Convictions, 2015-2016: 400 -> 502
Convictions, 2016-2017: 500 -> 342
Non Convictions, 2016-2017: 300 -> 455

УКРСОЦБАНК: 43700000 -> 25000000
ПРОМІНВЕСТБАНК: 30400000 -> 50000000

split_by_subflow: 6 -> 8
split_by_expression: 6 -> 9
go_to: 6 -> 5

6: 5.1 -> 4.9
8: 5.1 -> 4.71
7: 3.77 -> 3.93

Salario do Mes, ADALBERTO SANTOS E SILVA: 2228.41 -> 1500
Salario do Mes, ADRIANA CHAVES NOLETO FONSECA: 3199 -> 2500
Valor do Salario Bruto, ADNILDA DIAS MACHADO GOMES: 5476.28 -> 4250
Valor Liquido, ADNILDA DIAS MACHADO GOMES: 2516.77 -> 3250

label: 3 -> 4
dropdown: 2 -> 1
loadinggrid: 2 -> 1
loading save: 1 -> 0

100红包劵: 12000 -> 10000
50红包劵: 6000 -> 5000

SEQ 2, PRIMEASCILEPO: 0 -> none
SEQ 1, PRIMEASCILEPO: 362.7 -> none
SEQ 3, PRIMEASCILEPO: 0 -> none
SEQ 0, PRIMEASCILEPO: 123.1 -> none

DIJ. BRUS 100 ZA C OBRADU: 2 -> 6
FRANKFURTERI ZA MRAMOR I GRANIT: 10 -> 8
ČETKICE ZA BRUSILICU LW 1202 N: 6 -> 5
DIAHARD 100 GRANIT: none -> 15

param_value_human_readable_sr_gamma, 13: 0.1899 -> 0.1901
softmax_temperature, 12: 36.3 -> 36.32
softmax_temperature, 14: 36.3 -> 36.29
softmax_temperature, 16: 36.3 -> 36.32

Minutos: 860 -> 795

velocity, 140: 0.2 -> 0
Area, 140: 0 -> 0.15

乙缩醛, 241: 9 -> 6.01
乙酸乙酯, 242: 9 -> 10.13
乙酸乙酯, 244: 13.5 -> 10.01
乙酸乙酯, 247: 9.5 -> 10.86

▶ THE TASK
After reading through the material, report every line that holds "DIAS".

▶ RESULT OF THE EXERCISE
Valor do Salario Bruto, ADNILDA DIAS MACHADO GOMES: 5476.28 -> 4250
Valor Liquido, ADNILDA DIAS MACHADO GOMES: 2516.77 -> 3250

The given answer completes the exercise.